Modeling of DC Breakdown Characteristic in Coaxial Geometries for SF₆ and its Alternatives

There is an increasing scrutiny on the use of sulfur hexafluoride (SF₆) due to its high global warming potential (GWP) with numerous alternative gases and mixtures being researched. This work proposes a single protrusion streamer criterion model to predict the DC breakdown voltage for SF₆ alternatives in coaxial geometries close to the optimal ratio as found in practical equipment.
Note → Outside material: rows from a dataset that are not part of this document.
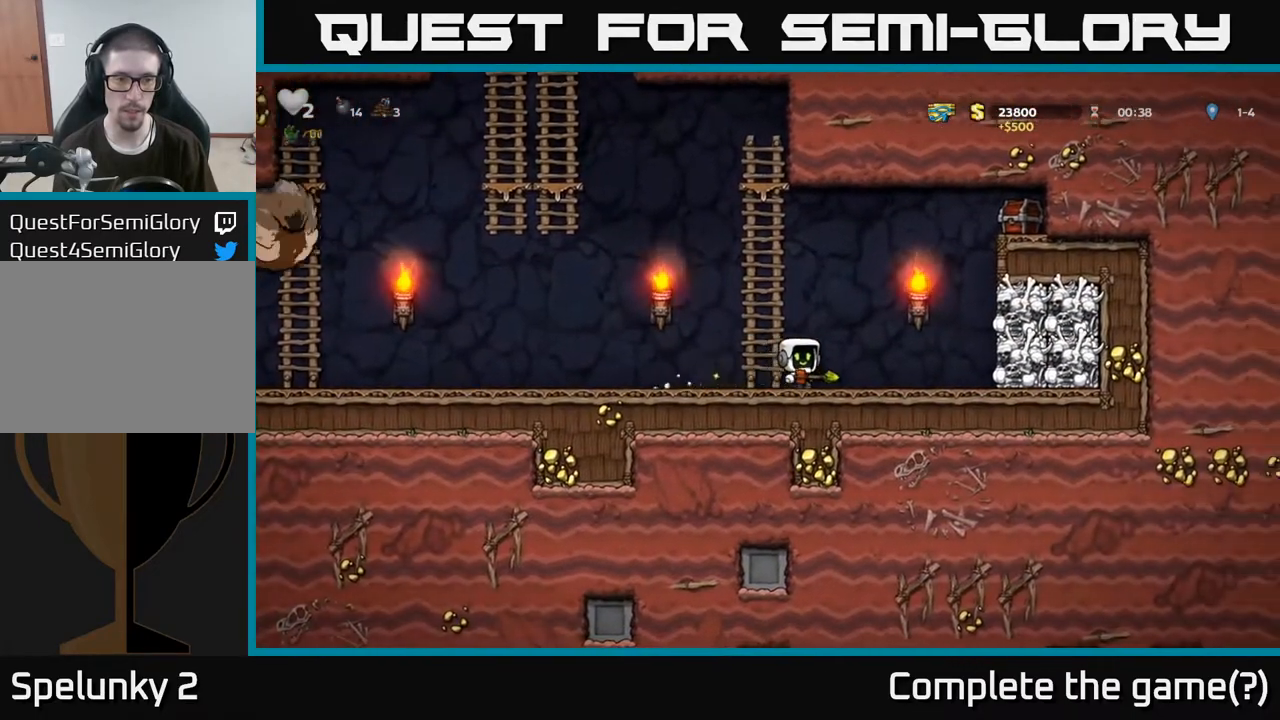
{"buttons": ["A"], "left_stick": "up", "right_stick": "center", "events": [[50, "left_stick", "left"], [167, "X", "down"], [250, "X", "up"], [250, "left_stick", "center"], [367, "left_stick", "up"], [383, "A", "down"]]}
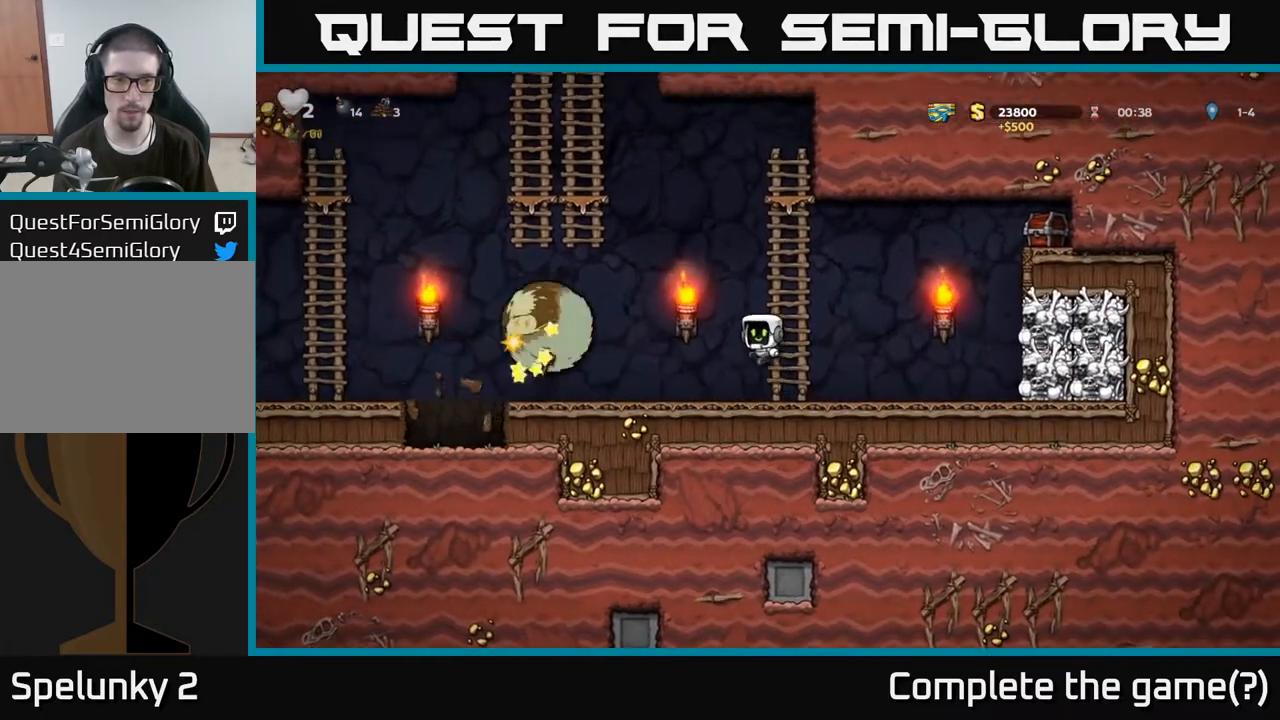
{"buttons": ["A"], "left_stick": "up-left", "right_stick": "center", "events": [[50, "A", "up"], [117, "left_stick", "up-right"], [200, "A", "down"], [267, "left_stick", "up"], [367, "A", "up"], [433, "A", "down"], [483, "left_stick", "up-left"]]}
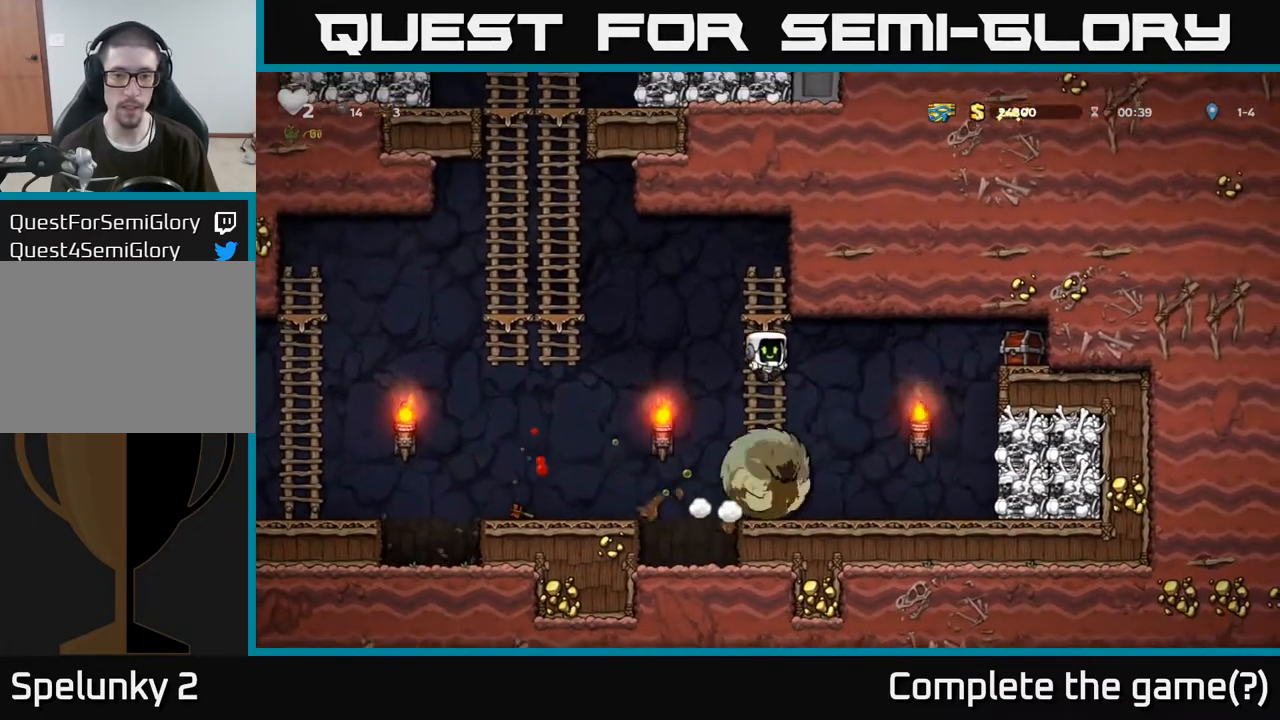
{"buttons": [], "left_stick": "center", "right_stick": "center", "events": [[33, "A", "up"], [233, "left_stick", "up-right"], [417, "left_stick", "center"]]}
DC breakdown characteristics of SF₆ and CO₂ gases and mixtures of 7% C₃F₇CN, 20% C₃F₇CN and 4% C₅F₁₀O with CO₂ are experimentally analyzed for pressures of 1-9 bar absolute, conductor/enclosure diameters of 8/30, 10/30, 15/30, 15/45 and 20/60 mm, and maximum surface roughness (R_z) between 8-121 µm. Results show that, 20% C₃F₇CN / 80% CO₂ mixture and SF₆ have comparable DC breakdown characteristics in the investigated coaxial field geometries and surface roughness. The majority of the experimental and calculated results are within ±5% for different coaxial sizes, pressures (>1 bar), gas mediums, DC polarities and conductor surface roughness. The key advantage of this modeling approach is the ability to provide a reasonable estimation of DC breakdown voltage over a range of representative test conditions, which optimize the selection process of new SF₆ alternatives without having to perform significant level of experimental activity.